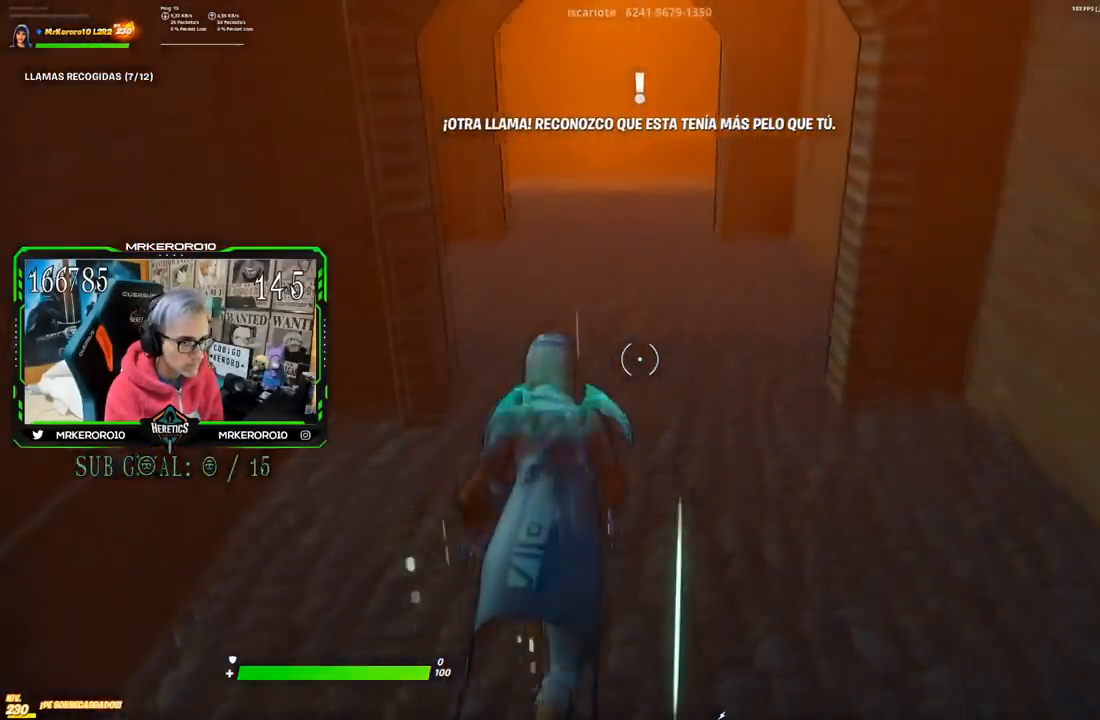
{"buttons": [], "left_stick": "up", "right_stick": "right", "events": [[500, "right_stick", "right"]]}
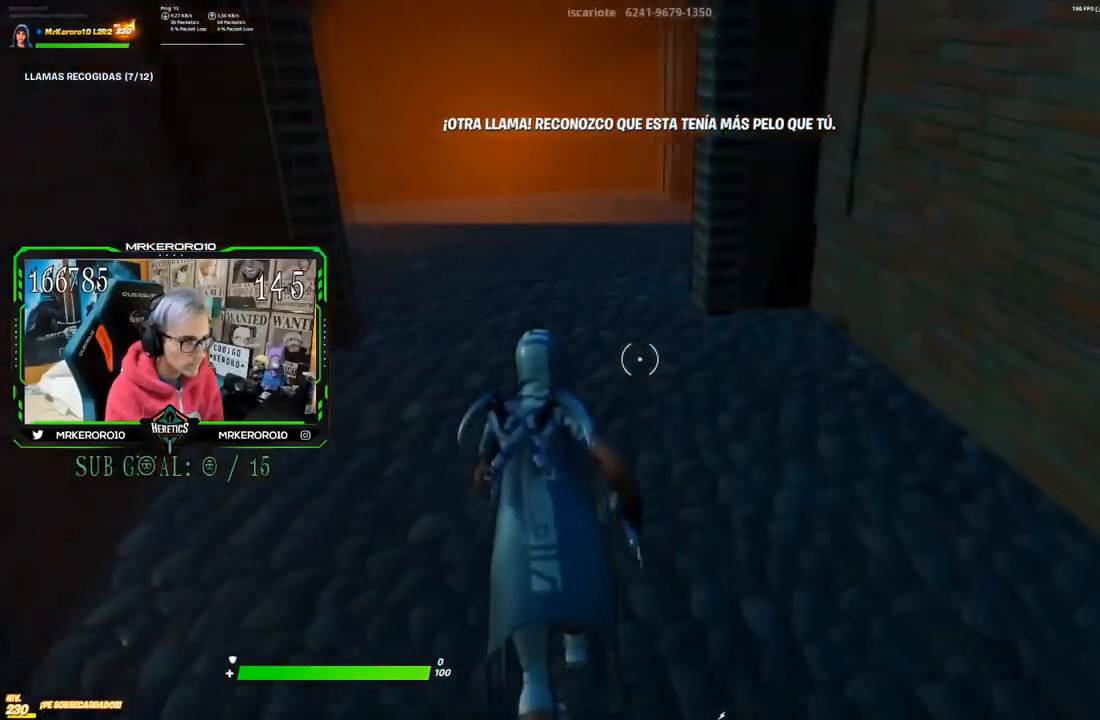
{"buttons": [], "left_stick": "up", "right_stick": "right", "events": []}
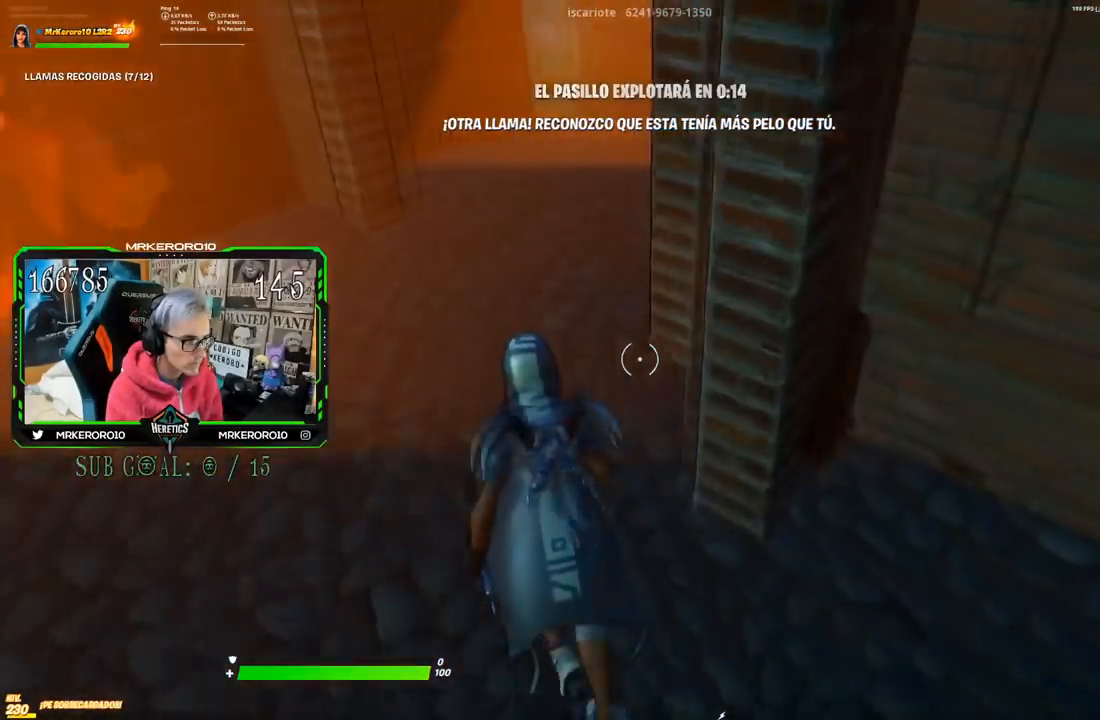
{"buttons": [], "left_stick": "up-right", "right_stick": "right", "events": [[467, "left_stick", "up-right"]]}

PROBLEM TO WORK ON >> If pictures appear in the data, do not print them; repeat the rest exactly.

RESPONSE FOR THIS EXERCISE >>
{"buttons": [], "left_stick": "up", "right_stick": "right", "events": [[500, "right_stick", "right"]]}
{"buttons": [], "left_stick": "up", "right_stick": "right", "events": []}
{"buttons": [], "left_stick": "up-right", "right_stick": "right", "events": [[467, "left_stick", "up-right"]]}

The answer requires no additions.